• Aim of the task
Rename "Sources detected" to "Detections" in the records from the line containing "2.28.2 catalogue (DETECT_THRESH" through the end of the records, and reproduce those lines with every other part unchanged.

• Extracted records
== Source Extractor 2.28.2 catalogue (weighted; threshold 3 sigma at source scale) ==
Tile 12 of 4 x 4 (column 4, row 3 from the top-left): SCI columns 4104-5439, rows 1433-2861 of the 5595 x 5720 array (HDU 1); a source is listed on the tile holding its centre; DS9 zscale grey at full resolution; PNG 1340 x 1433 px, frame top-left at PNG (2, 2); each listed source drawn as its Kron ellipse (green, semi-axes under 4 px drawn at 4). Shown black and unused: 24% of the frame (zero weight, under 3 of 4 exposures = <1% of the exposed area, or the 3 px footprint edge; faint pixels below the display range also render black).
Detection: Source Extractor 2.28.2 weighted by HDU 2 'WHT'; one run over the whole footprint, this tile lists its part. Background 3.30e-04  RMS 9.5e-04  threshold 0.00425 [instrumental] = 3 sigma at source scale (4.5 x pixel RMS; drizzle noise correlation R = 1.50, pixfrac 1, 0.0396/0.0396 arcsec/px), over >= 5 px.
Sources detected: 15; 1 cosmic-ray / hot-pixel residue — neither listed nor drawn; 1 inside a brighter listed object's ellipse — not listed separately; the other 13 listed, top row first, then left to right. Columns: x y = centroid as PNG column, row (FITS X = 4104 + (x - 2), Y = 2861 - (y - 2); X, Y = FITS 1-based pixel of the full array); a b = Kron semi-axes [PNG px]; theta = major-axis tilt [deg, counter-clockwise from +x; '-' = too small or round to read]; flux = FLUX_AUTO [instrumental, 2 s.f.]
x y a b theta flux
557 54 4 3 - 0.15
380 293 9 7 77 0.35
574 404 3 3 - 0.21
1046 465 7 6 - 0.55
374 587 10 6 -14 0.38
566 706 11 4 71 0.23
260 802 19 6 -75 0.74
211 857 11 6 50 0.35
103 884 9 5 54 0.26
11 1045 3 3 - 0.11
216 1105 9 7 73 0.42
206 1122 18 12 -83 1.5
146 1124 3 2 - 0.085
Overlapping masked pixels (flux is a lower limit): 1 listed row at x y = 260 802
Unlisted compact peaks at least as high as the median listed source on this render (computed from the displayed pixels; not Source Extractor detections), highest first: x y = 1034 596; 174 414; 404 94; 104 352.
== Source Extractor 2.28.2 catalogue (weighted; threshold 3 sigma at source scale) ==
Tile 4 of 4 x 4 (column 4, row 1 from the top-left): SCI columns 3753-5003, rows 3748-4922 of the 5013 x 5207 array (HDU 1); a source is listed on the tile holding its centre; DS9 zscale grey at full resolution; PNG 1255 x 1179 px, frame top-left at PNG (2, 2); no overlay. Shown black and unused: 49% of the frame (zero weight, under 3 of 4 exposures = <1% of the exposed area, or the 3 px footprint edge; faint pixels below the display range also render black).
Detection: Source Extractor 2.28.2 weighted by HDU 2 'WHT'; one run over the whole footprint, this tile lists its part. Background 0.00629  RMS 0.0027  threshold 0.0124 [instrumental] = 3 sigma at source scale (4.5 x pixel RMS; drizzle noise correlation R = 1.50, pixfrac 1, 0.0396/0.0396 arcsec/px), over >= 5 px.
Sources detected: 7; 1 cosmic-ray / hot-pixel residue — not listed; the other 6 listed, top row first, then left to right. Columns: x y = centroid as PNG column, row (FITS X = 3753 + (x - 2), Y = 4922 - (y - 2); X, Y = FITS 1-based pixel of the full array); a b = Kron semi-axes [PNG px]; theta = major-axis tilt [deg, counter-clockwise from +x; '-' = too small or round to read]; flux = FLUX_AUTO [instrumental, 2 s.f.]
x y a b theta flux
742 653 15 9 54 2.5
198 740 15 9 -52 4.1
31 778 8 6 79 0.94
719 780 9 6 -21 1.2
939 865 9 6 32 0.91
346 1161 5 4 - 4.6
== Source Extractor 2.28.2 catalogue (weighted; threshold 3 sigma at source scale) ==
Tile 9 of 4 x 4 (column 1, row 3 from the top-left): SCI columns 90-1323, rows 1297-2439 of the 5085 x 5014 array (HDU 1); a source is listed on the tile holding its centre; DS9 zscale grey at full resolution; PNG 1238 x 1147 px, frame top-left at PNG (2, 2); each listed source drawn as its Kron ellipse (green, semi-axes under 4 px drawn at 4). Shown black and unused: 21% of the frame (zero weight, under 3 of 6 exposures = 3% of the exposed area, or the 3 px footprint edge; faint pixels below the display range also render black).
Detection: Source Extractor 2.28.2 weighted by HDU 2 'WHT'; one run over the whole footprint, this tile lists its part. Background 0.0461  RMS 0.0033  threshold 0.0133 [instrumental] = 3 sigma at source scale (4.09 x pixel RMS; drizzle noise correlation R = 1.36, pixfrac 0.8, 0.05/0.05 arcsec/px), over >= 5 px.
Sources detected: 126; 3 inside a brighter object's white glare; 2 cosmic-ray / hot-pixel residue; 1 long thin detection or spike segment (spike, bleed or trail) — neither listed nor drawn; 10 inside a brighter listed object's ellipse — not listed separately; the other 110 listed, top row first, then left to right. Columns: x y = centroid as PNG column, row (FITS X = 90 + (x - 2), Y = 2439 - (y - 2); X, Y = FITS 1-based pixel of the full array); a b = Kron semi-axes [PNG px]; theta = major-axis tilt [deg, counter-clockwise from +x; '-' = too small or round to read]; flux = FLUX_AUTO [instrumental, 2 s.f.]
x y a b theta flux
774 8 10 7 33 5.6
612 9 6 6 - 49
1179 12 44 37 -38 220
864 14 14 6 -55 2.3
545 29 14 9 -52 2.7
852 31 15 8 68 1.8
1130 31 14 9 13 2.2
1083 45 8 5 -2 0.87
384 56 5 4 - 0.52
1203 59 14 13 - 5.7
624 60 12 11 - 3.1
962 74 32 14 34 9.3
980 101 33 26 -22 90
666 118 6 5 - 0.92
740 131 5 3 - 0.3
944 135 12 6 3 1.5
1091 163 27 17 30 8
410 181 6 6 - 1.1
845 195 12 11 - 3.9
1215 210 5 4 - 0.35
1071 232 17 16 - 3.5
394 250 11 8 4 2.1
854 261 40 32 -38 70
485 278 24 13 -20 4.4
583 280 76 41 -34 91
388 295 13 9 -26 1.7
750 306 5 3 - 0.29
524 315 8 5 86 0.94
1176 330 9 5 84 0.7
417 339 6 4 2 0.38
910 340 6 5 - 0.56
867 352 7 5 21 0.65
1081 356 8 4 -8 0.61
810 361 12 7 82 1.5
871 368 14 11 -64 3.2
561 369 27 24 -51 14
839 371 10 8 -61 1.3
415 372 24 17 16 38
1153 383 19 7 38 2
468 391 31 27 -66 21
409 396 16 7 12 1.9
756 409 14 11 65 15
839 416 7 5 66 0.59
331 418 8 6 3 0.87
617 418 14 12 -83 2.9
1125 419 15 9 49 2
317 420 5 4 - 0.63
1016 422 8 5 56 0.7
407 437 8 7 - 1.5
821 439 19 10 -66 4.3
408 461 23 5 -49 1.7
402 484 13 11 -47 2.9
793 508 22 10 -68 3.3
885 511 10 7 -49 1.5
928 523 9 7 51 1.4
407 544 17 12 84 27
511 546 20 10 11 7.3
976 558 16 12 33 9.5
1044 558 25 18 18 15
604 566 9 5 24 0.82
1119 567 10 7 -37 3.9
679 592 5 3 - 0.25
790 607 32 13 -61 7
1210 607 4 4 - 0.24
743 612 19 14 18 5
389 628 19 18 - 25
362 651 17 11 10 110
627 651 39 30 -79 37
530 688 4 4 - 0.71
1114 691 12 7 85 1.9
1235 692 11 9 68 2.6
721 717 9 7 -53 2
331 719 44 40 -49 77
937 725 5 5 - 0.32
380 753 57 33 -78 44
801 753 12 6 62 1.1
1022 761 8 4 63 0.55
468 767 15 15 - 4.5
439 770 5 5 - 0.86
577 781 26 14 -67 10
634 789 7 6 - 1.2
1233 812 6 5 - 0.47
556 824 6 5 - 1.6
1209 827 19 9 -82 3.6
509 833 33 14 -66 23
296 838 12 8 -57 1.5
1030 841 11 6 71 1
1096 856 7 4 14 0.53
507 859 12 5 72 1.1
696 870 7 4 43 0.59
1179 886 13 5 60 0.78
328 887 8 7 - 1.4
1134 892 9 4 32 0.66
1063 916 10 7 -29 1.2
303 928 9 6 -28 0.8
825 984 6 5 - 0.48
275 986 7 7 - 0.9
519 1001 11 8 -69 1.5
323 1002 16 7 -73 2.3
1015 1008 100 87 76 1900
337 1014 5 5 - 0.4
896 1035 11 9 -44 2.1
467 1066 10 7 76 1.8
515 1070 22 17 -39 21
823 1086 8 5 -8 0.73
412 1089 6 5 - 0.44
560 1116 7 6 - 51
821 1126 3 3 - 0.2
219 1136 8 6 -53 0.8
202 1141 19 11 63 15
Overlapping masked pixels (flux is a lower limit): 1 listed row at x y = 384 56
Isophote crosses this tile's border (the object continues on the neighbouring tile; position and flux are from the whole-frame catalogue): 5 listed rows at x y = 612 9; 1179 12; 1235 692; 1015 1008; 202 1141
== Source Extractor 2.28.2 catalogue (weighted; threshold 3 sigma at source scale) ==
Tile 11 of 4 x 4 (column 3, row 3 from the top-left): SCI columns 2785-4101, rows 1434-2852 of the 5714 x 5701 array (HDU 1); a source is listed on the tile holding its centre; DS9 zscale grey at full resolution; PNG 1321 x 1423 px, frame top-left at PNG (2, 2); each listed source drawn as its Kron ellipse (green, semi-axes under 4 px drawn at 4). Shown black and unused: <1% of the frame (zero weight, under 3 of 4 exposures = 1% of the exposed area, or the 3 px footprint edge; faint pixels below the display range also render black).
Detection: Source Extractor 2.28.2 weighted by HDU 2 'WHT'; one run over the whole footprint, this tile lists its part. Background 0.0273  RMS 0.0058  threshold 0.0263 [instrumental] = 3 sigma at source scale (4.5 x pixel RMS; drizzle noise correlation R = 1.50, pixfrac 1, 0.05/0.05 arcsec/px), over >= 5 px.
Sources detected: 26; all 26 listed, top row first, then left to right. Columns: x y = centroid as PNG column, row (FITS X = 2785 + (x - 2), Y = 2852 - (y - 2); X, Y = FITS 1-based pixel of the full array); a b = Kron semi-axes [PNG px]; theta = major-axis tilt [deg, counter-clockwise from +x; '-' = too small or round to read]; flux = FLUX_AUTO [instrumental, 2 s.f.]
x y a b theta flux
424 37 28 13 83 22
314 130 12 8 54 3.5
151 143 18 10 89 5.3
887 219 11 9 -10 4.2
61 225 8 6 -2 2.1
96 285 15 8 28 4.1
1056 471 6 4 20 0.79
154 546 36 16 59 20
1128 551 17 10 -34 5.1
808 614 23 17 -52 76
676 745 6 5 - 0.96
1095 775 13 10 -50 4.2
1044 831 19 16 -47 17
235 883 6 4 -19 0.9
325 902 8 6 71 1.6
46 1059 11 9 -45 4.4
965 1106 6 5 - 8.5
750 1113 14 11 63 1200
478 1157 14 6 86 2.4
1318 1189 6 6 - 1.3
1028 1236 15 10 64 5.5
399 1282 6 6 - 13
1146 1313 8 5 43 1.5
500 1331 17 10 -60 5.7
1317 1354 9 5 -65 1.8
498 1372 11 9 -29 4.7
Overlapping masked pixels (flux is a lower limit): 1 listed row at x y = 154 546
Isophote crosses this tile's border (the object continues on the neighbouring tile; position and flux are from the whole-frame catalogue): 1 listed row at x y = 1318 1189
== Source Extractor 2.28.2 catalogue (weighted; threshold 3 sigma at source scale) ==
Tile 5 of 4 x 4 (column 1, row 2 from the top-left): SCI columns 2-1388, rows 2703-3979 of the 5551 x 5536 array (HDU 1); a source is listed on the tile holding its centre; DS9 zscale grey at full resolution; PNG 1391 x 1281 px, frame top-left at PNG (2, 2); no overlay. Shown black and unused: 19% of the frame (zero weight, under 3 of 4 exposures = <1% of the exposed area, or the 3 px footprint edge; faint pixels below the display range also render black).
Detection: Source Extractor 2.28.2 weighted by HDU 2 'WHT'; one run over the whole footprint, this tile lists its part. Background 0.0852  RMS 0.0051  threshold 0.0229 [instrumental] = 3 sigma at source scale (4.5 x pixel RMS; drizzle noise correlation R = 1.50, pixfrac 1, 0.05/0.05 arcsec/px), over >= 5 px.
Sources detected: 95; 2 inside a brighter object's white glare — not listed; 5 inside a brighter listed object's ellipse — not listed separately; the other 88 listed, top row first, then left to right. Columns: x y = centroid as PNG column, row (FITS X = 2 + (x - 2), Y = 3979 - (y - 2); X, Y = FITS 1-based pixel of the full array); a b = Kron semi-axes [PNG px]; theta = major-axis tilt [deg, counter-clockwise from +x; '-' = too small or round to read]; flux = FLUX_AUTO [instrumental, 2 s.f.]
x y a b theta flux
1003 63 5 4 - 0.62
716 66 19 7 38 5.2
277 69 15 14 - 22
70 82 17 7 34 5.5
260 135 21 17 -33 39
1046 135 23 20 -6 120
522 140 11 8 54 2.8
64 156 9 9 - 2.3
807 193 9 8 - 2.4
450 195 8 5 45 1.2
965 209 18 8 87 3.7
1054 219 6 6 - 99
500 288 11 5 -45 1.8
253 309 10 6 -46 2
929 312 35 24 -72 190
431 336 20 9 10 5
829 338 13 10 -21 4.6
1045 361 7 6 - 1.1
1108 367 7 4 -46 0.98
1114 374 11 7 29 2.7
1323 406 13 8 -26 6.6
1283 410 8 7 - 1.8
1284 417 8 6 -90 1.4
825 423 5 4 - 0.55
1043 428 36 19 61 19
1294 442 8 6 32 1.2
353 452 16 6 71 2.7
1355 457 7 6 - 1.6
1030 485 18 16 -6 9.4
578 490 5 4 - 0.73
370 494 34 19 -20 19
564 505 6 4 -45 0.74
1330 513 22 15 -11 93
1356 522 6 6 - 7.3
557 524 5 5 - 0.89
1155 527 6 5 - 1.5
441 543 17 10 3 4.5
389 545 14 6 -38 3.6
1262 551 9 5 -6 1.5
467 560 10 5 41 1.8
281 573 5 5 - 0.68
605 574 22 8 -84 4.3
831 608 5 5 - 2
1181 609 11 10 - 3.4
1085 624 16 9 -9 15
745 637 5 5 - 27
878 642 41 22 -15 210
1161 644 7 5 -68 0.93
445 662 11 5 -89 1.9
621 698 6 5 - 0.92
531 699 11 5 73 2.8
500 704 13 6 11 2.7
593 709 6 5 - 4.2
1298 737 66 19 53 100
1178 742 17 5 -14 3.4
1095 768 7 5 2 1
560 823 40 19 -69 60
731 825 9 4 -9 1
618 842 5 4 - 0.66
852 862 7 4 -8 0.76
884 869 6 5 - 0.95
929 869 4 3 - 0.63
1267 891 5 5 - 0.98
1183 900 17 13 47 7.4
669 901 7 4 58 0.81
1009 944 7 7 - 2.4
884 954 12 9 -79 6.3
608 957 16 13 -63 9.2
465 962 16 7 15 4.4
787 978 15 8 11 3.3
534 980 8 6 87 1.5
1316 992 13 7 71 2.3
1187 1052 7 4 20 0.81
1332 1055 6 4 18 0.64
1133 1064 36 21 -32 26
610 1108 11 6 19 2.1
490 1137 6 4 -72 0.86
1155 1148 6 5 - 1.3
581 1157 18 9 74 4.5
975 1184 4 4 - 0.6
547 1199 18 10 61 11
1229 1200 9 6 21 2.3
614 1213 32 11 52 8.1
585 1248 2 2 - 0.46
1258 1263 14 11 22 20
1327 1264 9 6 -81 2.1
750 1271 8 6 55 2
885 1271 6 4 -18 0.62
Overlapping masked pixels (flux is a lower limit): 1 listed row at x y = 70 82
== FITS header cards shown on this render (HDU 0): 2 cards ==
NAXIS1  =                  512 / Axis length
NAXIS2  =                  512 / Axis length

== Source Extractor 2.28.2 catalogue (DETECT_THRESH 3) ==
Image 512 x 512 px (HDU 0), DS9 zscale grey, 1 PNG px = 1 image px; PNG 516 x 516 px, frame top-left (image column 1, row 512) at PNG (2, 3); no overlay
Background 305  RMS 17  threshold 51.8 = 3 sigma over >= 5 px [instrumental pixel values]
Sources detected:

• Reply
== Source Extractor 2.28.2 catalogue (DETECT_THRESH 3) ==
Image 512 x 512 px (HDU 0), DS9 zscale grey, 1 PNG px = 1 image px; PNG 516 x 516 px, frame top-left (image column 1, row 512) at PNG (2, 3); no overlay
Background 305  RMS 17  threshold 51.8 = 3 sigma over >= 5 px [instrumental pixel values]
Detections:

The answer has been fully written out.